» Data for processing:
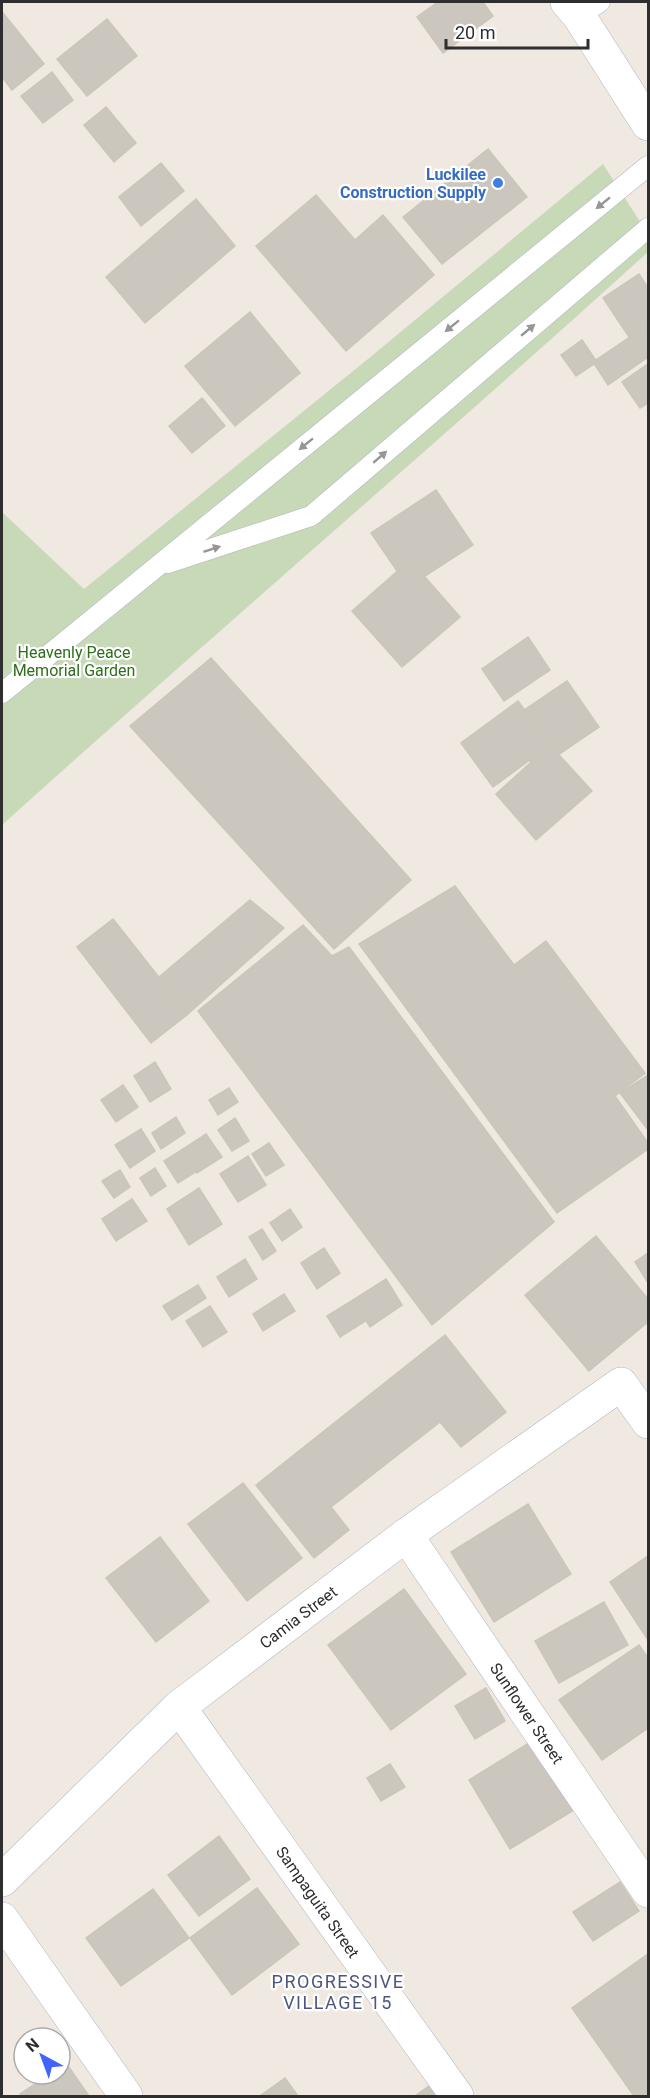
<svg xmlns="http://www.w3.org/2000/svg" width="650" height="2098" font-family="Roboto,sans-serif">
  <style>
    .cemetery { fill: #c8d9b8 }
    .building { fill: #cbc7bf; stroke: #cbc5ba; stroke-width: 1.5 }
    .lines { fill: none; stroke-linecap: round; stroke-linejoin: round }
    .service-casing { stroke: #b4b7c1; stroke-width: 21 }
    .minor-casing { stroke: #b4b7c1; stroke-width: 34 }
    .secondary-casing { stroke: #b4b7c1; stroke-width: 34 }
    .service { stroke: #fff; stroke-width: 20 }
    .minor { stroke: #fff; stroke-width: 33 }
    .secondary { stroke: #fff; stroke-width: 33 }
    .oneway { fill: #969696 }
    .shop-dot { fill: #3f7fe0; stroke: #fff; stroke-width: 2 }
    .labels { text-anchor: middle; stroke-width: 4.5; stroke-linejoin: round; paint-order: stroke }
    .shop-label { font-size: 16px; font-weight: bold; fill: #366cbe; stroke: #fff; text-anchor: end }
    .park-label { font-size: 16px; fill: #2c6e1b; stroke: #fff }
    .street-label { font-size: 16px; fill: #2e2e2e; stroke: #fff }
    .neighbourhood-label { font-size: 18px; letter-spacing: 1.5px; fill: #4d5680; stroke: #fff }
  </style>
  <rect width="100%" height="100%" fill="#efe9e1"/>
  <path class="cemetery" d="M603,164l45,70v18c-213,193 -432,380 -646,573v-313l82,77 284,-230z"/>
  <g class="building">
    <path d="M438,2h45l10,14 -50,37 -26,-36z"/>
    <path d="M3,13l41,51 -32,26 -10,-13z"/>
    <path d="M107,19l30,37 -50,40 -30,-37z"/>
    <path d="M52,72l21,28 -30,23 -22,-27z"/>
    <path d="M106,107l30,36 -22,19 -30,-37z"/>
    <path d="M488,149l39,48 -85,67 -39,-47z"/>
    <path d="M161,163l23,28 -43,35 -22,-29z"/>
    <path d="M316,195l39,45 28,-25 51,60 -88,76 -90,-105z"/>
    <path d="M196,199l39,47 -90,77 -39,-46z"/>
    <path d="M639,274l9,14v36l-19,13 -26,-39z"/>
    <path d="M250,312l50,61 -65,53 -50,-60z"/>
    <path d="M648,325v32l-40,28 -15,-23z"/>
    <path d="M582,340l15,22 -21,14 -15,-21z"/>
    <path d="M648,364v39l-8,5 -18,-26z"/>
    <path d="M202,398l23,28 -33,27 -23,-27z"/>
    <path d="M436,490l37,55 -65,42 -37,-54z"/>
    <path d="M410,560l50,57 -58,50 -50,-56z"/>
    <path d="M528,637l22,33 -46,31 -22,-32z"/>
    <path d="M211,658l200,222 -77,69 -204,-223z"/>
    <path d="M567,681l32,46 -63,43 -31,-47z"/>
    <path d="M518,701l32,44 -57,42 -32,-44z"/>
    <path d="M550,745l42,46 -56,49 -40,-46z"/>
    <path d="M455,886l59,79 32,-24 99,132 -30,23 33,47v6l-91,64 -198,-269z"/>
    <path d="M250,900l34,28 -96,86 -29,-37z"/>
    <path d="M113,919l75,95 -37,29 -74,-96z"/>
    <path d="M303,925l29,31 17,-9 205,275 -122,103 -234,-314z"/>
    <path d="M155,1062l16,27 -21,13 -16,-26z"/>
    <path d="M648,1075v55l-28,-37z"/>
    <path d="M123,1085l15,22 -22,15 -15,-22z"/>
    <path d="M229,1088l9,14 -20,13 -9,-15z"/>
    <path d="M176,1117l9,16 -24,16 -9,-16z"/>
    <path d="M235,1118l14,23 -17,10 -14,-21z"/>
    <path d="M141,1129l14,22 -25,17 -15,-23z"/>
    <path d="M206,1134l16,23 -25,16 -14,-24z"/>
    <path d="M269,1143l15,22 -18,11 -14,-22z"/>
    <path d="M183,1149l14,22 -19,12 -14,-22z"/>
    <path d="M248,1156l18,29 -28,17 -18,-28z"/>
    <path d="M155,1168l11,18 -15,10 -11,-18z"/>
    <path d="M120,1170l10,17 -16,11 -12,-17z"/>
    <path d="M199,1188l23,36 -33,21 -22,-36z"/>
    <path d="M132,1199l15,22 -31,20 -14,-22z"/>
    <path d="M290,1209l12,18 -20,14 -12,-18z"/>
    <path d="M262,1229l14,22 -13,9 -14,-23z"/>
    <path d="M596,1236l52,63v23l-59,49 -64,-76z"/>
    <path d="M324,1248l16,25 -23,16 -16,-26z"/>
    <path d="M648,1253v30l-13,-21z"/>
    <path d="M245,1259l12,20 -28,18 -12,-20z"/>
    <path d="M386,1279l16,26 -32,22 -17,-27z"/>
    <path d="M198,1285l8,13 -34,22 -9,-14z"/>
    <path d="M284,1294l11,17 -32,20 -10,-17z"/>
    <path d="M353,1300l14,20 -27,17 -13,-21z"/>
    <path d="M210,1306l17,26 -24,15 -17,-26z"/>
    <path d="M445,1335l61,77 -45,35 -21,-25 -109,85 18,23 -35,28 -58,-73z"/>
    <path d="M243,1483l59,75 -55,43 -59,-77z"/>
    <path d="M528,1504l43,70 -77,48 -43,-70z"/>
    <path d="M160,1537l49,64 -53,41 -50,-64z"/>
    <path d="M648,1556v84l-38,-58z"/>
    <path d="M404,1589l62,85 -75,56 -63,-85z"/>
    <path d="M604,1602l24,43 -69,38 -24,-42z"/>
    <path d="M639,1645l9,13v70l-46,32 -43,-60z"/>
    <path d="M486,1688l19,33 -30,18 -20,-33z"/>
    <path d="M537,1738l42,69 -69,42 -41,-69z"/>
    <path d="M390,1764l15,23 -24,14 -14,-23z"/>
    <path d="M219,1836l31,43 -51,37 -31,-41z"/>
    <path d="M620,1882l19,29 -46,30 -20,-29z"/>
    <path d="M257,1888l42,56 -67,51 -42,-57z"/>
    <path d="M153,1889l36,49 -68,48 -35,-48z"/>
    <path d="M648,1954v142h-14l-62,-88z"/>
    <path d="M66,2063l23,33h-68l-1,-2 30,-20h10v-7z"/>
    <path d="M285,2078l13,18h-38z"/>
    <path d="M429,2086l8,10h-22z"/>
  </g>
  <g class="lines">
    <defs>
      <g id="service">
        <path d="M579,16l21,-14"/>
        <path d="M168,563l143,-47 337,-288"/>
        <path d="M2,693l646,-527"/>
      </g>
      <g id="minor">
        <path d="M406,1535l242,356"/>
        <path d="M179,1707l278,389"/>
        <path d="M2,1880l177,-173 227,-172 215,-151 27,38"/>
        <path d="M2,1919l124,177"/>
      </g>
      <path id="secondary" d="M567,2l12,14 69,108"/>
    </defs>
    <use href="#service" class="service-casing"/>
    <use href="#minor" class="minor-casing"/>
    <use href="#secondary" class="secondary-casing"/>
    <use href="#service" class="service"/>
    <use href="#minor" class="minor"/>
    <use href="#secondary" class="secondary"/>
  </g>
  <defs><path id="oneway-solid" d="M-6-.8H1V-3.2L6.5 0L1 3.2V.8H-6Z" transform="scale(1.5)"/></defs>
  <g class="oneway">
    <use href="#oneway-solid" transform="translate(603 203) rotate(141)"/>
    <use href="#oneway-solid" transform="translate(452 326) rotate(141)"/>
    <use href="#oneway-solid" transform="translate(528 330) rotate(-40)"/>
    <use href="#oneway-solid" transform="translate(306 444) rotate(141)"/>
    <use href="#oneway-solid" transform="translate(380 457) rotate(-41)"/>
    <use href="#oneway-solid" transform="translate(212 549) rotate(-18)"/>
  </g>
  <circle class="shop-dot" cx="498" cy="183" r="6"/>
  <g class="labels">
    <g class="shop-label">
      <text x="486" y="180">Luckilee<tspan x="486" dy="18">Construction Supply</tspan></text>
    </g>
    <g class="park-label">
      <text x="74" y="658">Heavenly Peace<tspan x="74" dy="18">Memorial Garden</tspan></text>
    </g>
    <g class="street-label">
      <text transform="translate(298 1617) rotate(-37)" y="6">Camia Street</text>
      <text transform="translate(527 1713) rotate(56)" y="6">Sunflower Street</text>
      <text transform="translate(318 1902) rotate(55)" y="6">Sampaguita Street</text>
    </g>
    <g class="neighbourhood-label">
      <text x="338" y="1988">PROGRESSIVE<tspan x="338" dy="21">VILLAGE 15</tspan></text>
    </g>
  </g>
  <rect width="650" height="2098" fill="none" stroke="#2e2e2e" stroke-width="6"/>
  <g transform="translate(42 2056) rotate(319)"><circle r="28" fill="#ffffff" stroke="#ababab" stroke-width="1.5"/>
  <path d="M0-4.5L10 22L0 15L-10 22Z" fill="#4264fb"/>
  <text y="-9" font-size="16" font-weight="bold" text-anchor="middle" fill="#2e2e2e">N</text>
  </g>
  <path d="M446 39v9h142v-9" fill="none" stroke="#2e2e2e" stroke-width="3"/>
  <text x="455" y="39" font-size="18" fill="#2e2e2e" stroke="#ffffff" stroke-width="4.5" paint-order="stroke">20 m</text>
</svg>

» Exercise: Whenever a line of the data includes the word "lines", show that line in full.

» Answer box:
    .lines { fill: none; stroke-linecap: round; stroke-linejoin: round }
  <g class="lines">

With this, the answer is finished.